I had made a pretext to write to Juliet and had received a reply quite frank and friendly in tone, by which I knew that she had not—as some women would have done—set the blame upon me for our temporary outburst of emotion. And yet there was a subtle difference from her previous manner of writing that only emphasised the finality of our separation.

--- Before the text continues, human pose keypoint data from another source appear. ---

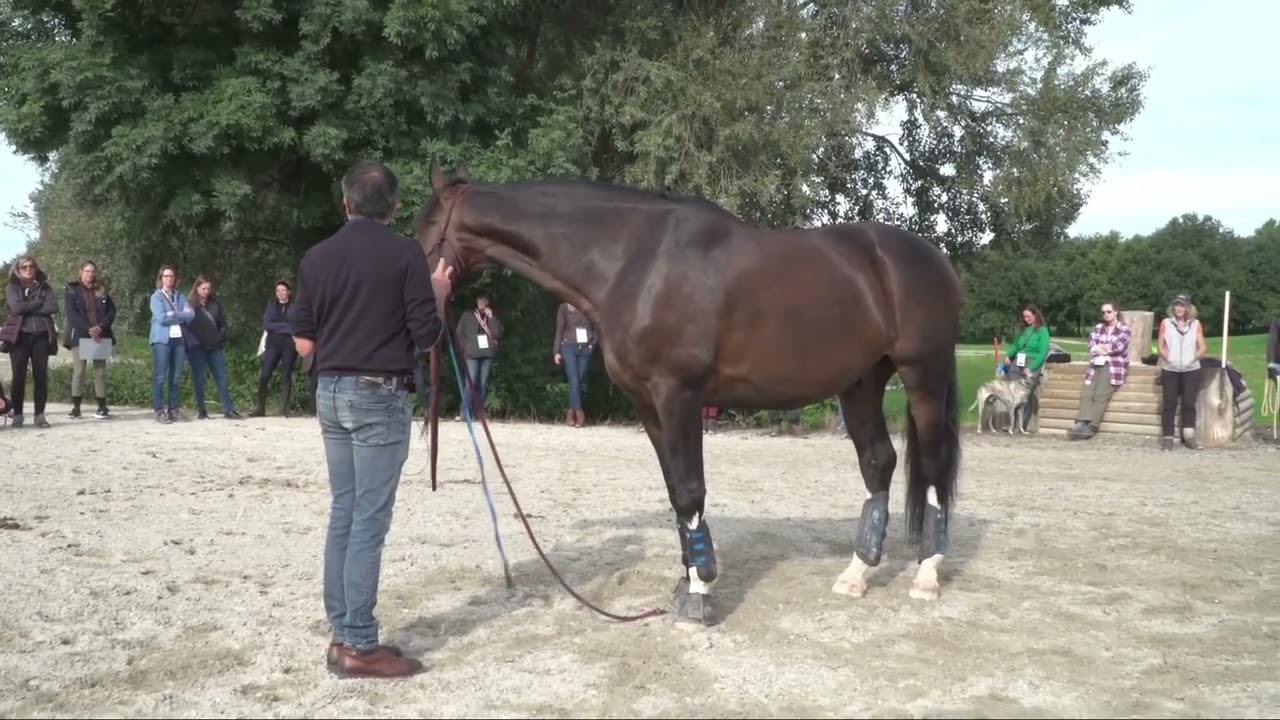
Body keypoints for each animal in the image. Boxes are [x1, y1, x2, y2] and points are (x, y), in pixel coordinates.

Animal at [414, 160, 963, 626]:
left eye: (425, 228)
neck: (632, 262)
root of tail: (932, 256)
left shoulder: (679, 394)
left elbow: (692, 489)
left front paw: (699, 595)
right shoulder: (649, 405)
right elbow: (676, 492)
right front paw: (685, 584)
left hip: (924, 375)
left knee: (935, 467)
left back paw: (927, 574)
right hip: (862, 382)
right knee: (878, 462)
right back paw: (856, 573)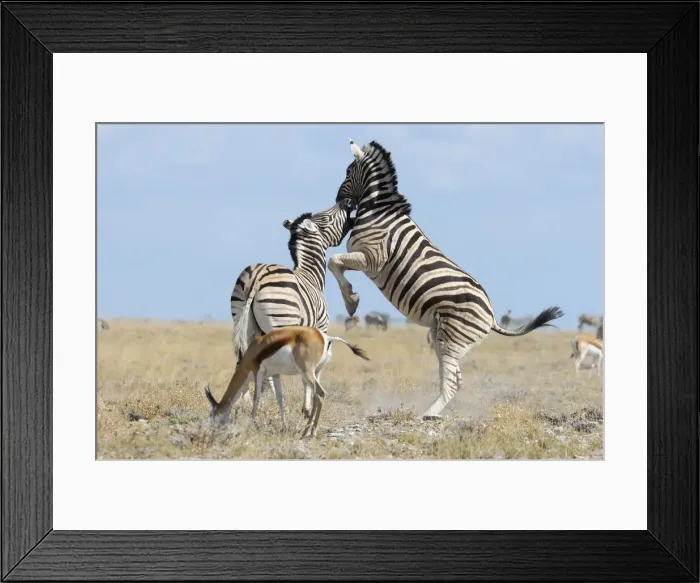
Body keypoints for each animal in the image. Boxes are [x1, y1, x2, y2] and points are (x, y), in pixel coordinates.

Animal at [230, 200, 354, 418]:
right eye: (326, 217)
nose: (346, 203)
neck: (311, 275)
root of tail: (257, 276)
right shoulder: (320, 328)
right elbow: (311, 370)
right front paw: (308, 408)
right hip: (279, 324)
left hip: (243, 322)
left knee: (245, 362)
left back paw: (242, 404)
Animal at [327, 139, 564, 420]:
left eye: (347, 172)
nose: (339, 201)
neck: (378, 212)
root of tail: (492, 315)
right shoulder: (365, 259)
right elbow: (336, 263)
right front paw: (351, 297)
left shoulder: (372, 258)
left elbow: (333, 261)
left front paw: (351, 300)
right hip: (442, 337)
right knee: (456, 380)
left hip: (452, 338)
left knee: (451, 382)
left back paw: (427, 415)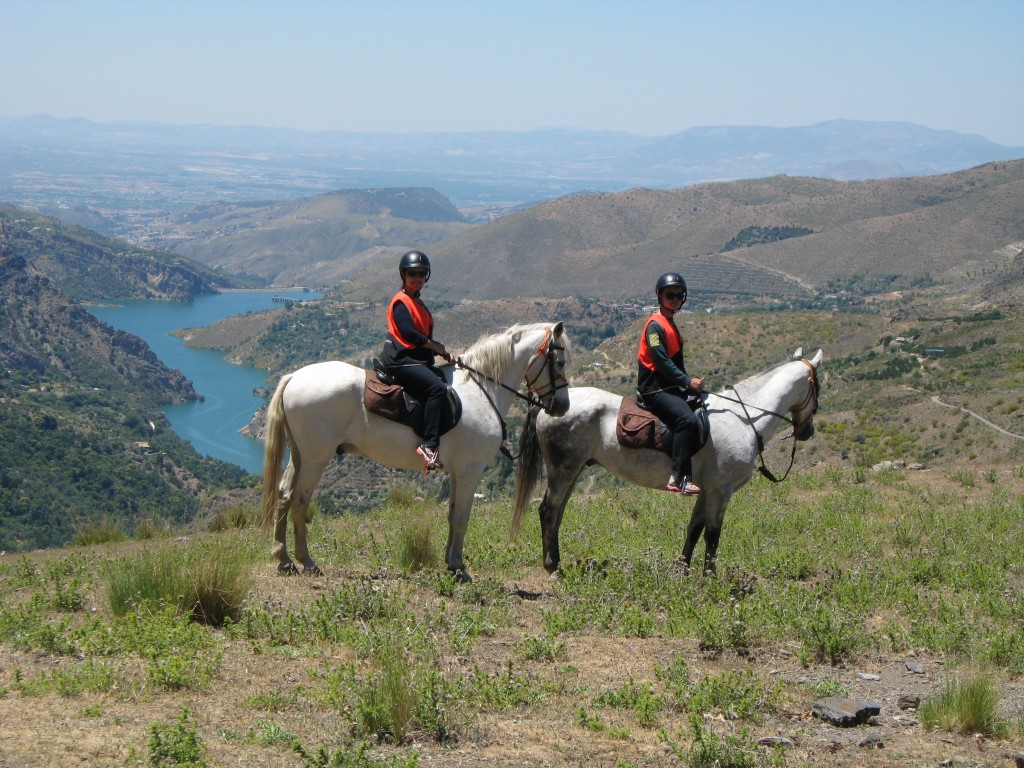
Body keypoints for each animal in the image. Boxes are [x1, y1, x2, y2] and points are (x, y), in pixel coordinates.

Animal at [264, 321, 569, 581]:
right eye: (560, 361)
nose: (562, 406)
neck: (481, 390)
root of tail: (294, 377)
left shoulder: (457, 472)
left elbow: (452, 514)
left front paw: (451, 564)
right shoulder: (470, 470)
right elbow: (462, 518)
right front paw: (459, 568)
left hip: (300, 456)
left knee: (284, 495)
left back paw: (284, 560)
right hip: (316, 458)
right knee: (300, 500)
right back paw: (307, 561)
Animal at [512, 348, 823, 577]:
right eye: (818, 386)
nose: (807, 431)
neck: (743, 418)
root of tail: (548, 405)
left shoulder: (706, 490)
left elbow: (694, 530)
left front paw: (682, 570)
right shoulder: (721, 491)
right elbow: (713, 535)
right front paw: (709, 576)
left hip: (573, 472)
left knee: (557, 514)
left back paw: (557, 562)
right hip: (563, 471)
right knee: (548, 512)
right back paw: (553, 568)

I think Thorndyke perceived that something had gone awry, though I was at great pains to maintain a cheerful exterior and keep myself occupied, and he probably formed a pretty shrewd guess at the nature of the trouble; but he said nothing, and I only judged that he had observed some change in my manner by the fact that there was blended with his usual quiet geniality an almost insensible note of sympathy and affection.